Talk about two birds, one stone. A Burnaby firefighter has found a way to extend the lives of fire trucks no longer in service and help firefighters in Central America. Prompted by a persistent Capt.

Talk about two birds, one stone.

A Burnaby firefighter has found a way to extend the lives of fire trucks no longer in service and help firefighters in Central America.

Prompted by a persistent Capt. Erik Vogel, the Burnaby Fire Department approached the City of Burnaby earlier this year about participating in an initiative founded by a retired teacher in Kamloops and quickly adopted by the local firefighters.

Among other relief work, Operation Nicaragua takes old equipment from fire departments across the province and ships it south to the Central American country.

Burnaby has donated other items in the past, including 2,000 feet of hose and gear no longer used by the department, but this is the first time it has ever donated a fire truck.

“This is just going to be perfect for them,” Vogel said.

The truck the city is sending to Nicaragua is too old for Burnaby, but Vogel said its lack of new technology and gadgets is perfect for the small, rural departments that can be found in Nicaragua.

And if the truck hadn’t been donated, its outcome would have been much more grim.

“You’ll see this truck end up in a landfill or scrapped or someone will make a flat deck out of it. You see the old trucks all over,” he said. “This way it can be a whole new life and they can get another 20 years out of this thing, easily.”

The truck will now head up to Kamloops for a few months, where it will be fitted with other equipment bound for Nicaragua and driven back to the Lower Mainland. From here, it will be shipped south on a freighter.
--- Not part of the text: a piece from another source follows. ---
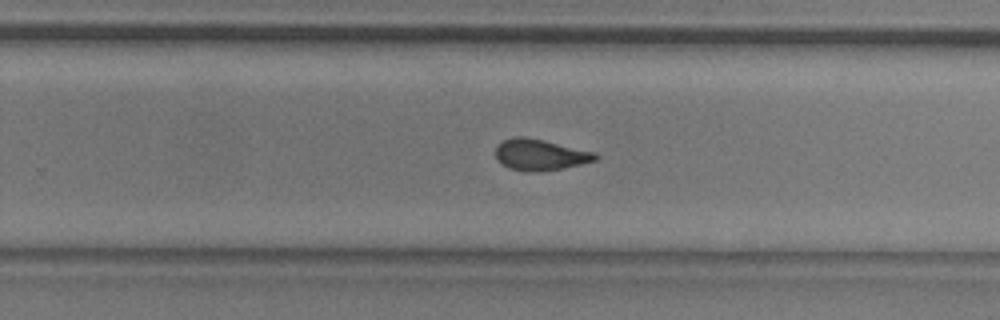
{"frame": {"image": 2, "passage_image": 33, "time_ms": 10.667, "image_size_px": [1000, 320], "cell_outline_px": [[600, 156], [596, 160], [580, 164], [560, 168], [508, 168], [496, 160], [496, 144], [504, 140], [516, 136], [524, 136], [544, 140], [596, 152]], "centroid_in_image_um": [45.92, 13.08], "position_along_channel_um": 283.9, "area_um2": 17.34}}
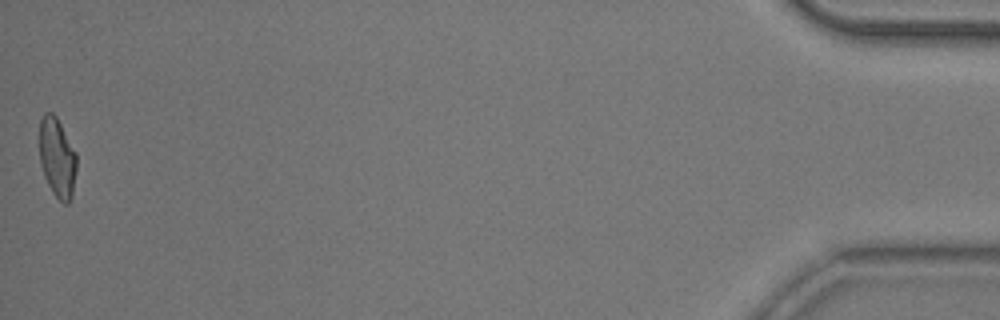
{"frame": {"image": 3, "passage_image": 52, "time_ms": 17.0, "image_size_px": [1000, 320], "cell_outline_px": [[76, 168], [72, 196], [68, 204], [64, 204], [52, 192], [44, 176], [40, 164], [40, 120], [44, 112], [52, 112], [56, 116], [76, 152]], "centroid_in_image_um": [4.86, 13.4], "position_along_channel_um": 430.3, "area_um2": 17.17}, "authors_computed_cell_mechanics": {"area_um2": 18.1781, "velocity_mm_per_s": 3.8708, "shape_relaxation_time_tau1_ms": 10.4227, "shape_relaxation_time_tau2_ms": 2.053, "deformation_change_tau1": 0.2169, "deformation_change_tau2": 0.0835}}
“They just chain the thing to the top of the deck, but it takes two months at least to get down there, and then it has to go to another Central American country and then it gets put on a truck and driven to Nicaragua,” he said. “So it’s quite a process.”

When the trucks and equipment bound for Nicaragua finally arrive, a group of firefighters and volunteers from B.C. fly down to meet with local firefighters and distribute the donations, Vogel explained.
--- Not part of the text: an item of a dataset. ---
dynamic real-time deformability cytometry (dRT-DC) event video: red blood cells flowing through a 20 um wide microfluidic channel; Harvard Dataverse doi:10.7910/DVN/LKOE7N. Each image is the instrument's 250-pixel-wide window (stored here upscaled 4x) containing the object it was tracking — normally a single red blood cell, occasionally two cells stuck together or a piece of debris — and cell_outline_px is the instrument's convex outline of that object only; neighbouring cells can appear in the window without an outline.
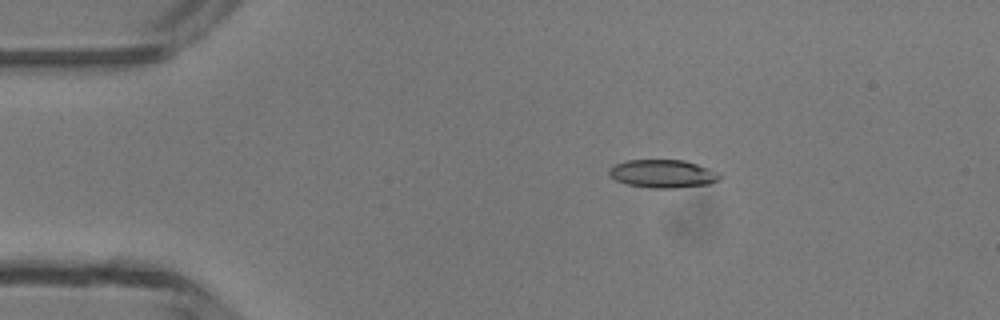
{"species": "common noctule bat (a hibernating species)", "species_latin": "Nyctalus noctula", "temperature_condition": "room temperature", "stored_images_in_passage": 7, "camera_frame_rate_fps": 3000, "um_per_image_px": 0.085, "animal": {"sex": "male", "body_mass_g": 13.3}, "frame": {"image": 1, "passage_image": 3, "time_ms": 2.667, "image_size_px": [1000, 320], "cell_outline_px": [[720, 176], [716, 180], [708, 184], [676, 188], [652, 188], [628, 184], [616, 180], [608, 172], [608, 168], [616, 164], [628, 160], [684, 160], [720, 172]], "centroid_in_image_um": [56.33, 14.76], "position_along_channel_um": 28.7, "area_um2": 17.92}}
Vogel has gone twice already to volunteer with the program, and he’s hoping he’ll get to go a third time, when the Burnaby fire truck, destined for the Corn Islands off the east cost of Nicaragua, finally arrives.

“It’s amazing. They’re so excited,” he said. “We donate our uniforms as well, and they’ll keep our (Burnaby) patch on and they’ll put their own Nicaraguan patch underneath it.”